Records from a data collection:
++++++++

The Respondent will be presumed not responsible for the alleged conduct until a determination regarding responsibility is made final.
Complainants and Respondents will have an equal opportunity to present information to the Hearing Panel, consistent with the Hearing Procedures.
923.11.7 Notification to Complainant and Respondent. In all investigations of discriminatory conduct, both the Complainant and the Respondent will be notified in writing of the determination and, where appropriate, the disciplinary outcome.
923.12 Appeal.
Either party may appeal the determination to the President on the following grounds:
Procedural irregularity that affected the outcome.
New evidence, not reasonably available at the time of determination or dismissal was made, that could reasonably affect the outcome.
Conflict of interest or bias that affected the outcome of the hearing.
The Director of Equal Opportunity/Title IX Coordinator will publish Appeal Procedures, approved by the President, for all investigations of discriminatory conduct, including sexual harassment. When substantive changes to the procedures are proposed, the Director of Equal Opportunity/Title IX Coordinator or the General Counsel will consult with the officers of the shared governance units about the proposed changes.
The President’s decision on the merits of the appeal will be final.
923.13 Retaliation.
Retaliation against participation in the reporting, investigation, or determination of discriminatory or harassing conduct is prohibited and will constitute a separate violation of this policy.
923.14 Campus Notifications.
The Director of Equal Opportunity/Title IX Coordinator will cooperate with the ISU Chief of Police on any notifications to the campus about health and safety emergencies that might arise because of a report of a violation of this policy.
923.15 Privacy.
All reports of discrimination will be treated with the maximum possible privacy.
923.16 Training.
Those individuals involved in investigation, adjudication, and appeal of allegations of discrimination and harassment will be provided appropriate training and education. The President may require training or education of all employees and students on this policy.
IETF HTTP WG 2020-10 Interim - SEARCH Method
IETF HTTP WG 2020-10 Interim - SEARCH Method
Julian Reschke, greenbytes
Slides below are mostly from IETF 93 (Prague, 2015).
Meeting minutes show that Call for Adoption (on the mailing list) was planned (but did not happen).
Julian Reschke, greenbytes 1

++++++++

Task prompt:
The expected answer is a copy of each line in the records that holds the word "Retaliation".

Answer below:
923.13 Retaliation.
Retaliation against participation in the reporting, investigation, or determination of discriminatory or harassing conduct is prohibited and will constitute a separate violation of this policy.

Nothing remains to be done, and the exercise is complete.